Zack Beauchamp is a senior correspondent at Vox, where he covers ideology and challenges to democracy, both at home and abroad. Before coming to Vox in 2014, he edited TP Ideas, a section of Think Progress devoted to the ideas shaping our political world.

American concern about terrorism has increased about fivefold in the past month, according to a Gallup poll released on Monday morning. Terrorism, Gallup found, is the problem Americans are most likely to rank as "most important" — surpassing even the economy:

(Gallup)

According to Gallup, this is the most concerned that Americans have been about terrorism in a full decade of conducting the poll. Moreover, the share of Americans ranking the economy as the most important problem has fallen to the lowest level since 2008's Great Recession.
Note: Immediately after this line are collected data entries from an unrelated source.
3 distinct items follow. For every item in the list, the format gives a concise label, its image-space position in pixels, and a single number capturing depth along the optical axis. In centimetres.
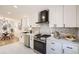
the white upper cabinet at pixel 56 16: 106
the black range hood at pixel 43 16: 106
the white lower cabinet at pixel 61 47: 98
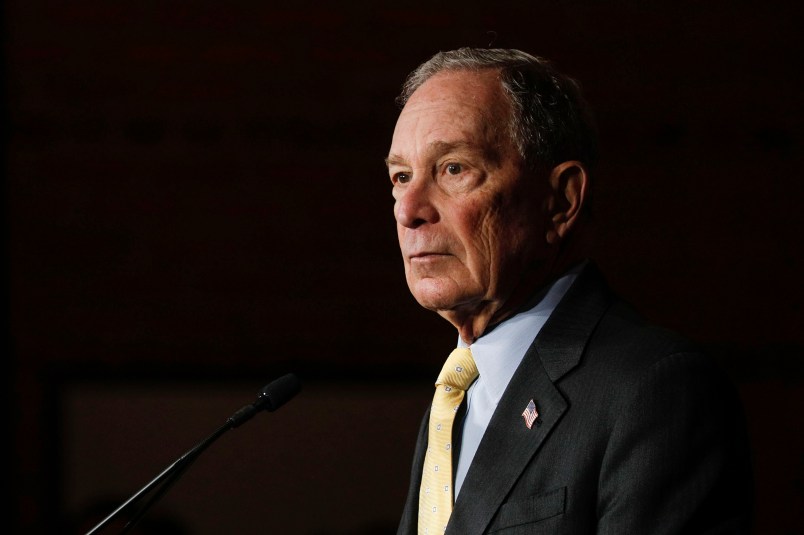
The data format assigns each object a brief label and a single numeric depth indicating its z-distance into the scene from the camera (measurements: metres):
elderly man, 3.63
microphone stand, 3.69
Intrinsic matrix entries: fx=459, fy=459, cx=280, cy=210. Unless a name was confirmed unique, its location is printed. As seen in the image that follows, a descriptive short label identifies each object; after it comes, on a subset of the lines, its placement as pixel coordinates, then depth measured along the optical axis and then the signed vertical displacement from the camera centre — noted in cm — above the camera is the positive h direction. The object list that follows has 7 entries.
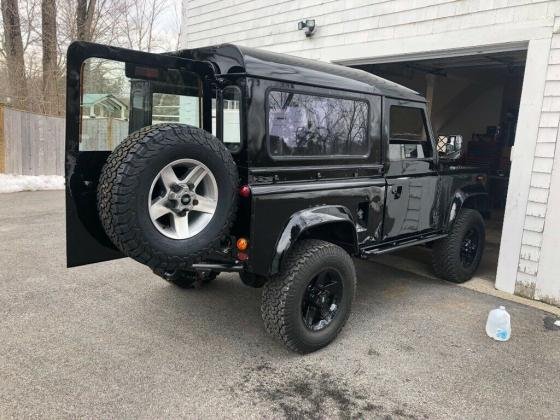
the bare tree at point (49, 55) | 1556 +247
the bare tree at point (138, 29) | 1875 +441
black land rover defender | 272 -25
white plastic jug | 388 -144
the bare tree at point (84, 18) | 1672 +404
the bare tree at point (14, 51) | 1518 +243
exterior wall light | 689 +176
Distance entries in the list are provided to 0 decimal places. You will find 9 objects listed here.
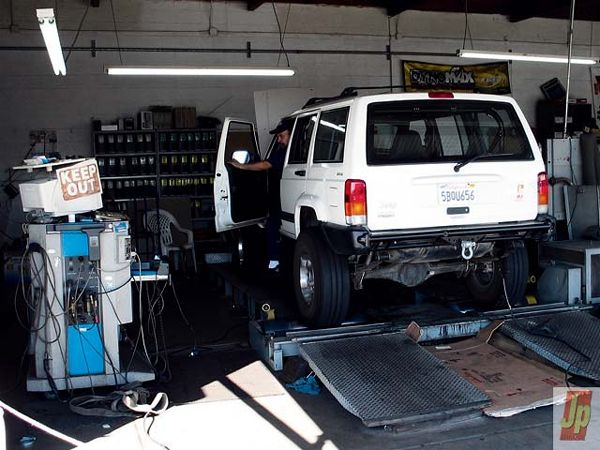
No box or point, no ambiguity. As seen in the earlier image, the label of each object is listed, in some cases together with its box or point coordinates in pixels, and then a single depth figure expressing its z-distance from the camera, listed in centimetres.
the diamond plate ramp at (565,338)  502
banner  1356
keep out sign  500
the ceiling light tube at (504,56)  1038
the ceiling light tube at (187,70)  955
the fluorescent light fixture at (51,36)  522
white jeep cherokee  511
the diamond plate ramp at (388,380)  432
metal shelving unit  1140
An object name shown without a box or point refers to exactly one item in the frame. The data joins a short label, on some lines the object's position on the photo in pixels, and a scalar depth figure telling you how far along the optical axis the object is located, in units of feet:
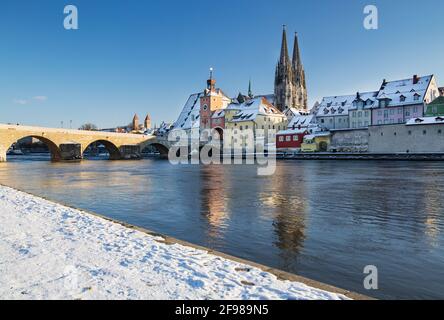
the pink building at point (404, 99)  220.02
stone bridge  192.12
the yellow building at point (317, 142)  232.94
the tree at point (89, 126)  566.77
The past month has seen two large terrorist attacks in Western countries, in Paris and San Bernardino, California. At the same time, the US economy has improved quite a bit in the past two years.

The poll found a real partisan gap. Twenty-four percent of Republicans see terrorism as the country's biggest issue today; the figure is 9 percent for Democrats. By contrast, at the beginning of November, just 4 percent of Republicans and 3 percent of Democrats saw terrorism as America's biggest problem. So while concerns about terrorism have spiked in both parties, the trend is much more pronounced among Republicans.

Peter Neumann, director of the International Centre for the Study of Radicalisation, told me last week that the risk to Americans from future ISIS attacks on the homeland is very low. The group has a very hard time getting trained operatives to the States and has relatively few homegrown sympathizers here.

ISIS's strategy, instead, depends on convincing Americans that it poses a major threat, instilling a sense of panic and terror that leads US policymakers to respond in ways that serve ISIS's interests. Discriminating against Muslim refugees in a way that helps ISIS paint the US as an enemy of Islam is one example.

"Terror is a sensation that depends on you believing there is more to it than there is — that there is a whole movement behind these people in San Bernardino," Neumann explained. "And the reality is, of course, there isn't."

Still, Americans are understandably concerned after Paris and San Bernardino. This poll suggests we will be hearing more about these issues as the presidential campaign continues.